Vous me confesserés que si trois hommes se promenoient & marchoient ensemble, & chacun deulx vouloit aller à part selon l'une des trois diversités ils ne s'accorderoient pas: car il fauldroit que tous trois marchassent, ou vittement, ou bellement, ou mediocrement.
Capriol.
Il n'y à point de doubte.
Arbeau.
C'est pourquoy, en la marche de la guerre, le françois à faict servir le tambour pour tenir la mesure, suivant laquelle les soldats doibvent marcher. combien que la plus grand part des soldats n'y sont guieres bien exercés, non plus qu'en tout le reste de l'art militaire, mais pour cela je ne laisseray d'en escripre les modes.
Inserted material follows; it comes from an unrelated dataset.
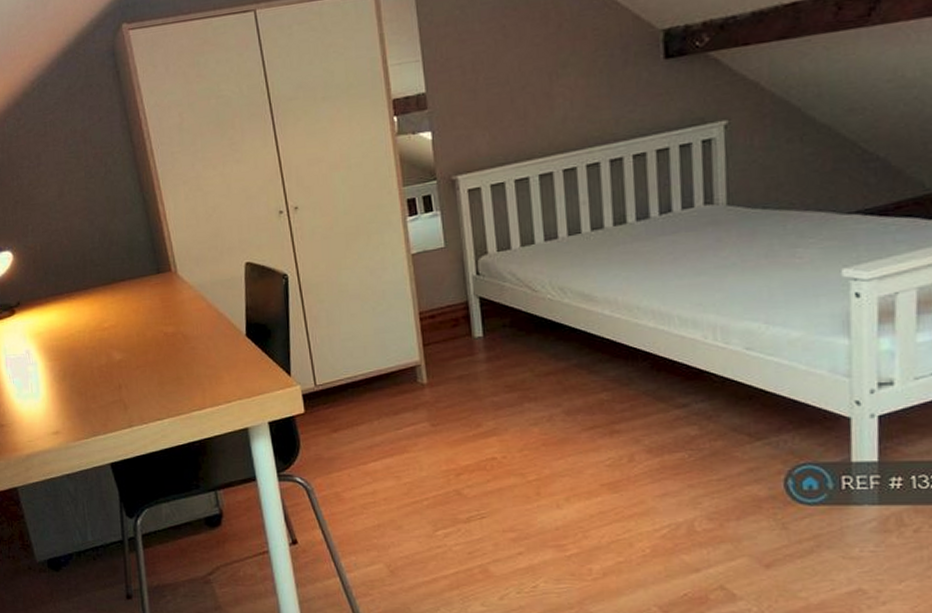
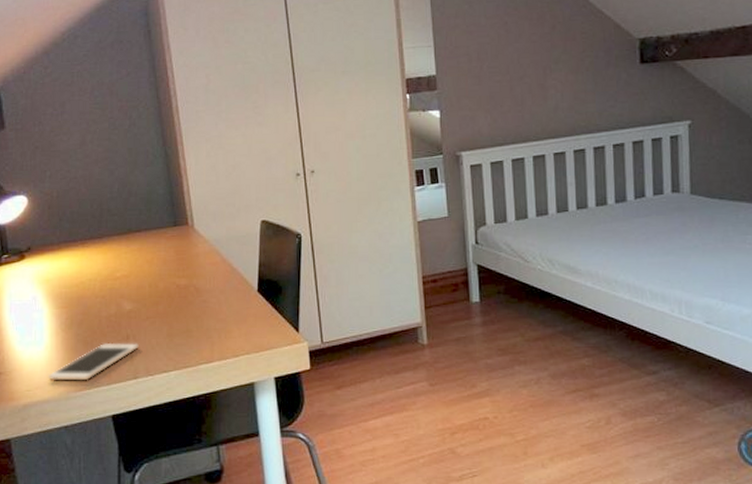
cell phone: none [47,392,132,432] -> present [48,343,139,381]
La mesure & battement du tambour, contient huict minimes blanches, desquelles les cinq premieres sont battues & frappées scavoir les quatre premieres chacune d'un coup de baston, seul & la cinquieme des deux battons tout ensemble, & les trois aultres sont teues & retenues, sans estre frappées.
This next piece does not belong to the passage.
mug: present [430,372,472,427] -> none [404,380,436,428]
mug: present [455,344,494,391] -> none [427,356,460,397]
Tan | tan | tan | tan | tan. |
Pendant le son & battement de ces cinq blanches et trois souspirs le soldat faict une passée, c'est a dire, il passe & extend ses deux jambes tellement que sur la premiere notte, il pose & assiet son pied gaulche, & durant les trois aultres nottes, il leve le pied droict, pour le poser & asseoir sur la cinquieme notte, & durant les trois souspirs qui equipolent a trois nottes, il releve son pied gaulche pour recommencer une aultre passée comme auparavant: Et ainsi consequemment tant que le chemin dure en sorte qu'en deux mil cinq cents battements de tambour le soldat marche la longueur d'une lieue.
Capriol.
Pourquoy faictes vous marcher le pied gauche le premier?
Arbeau.
Parce que la plus grand part des hommes sont droictiers, & que le pied gaulche est le plus foible, & s'il advenoit que le pied gaulche vacilast par quelque inconvenient, le pied droict seroit incontinent prest pour le soulager.
Capriol.
Il me semble qu'une passée, en latin passus est dicte de l'expansion des deux bras, & non des deux pieds,
Arbeau.
Regardés bien & treuverés en le mesurant que la passée des deux pieds est de mesme longueur, que l'expansion ou extension des deux bras, que les geometriens estiment estre de cinq pieds
Capriol.
Vous forcomptés vous point, de dire qu'il fault pour une lieue marcher deux mil cinq cents battements de tambour car la lieue ne tient que deux mil passées qui font deux mil battements de tambour à prendre comme vous dictes, à chacun battement de tambour une passée.
Arbeau.
Une seule passées, tient veritablement cinq pieds, & en fault deux mil pour la lieue, mais quant on faict soubs le tambour plusieurs passées l'une après l'aultre, chacune passées n'a que quatre pieds, d'aultant que le pied de la cadance de la premiere passée sert de position à la deuxieme & ainsi de passée en passée tellement que lesdictes passées ne contiennent chacune que quatre pieds, & par ainsi fault pour une lieue deux mil cinq cents passées, qui font deux mil longueurs de cinq pieds geometriques.
Capriol.
Je le comprends fort bien maintenant.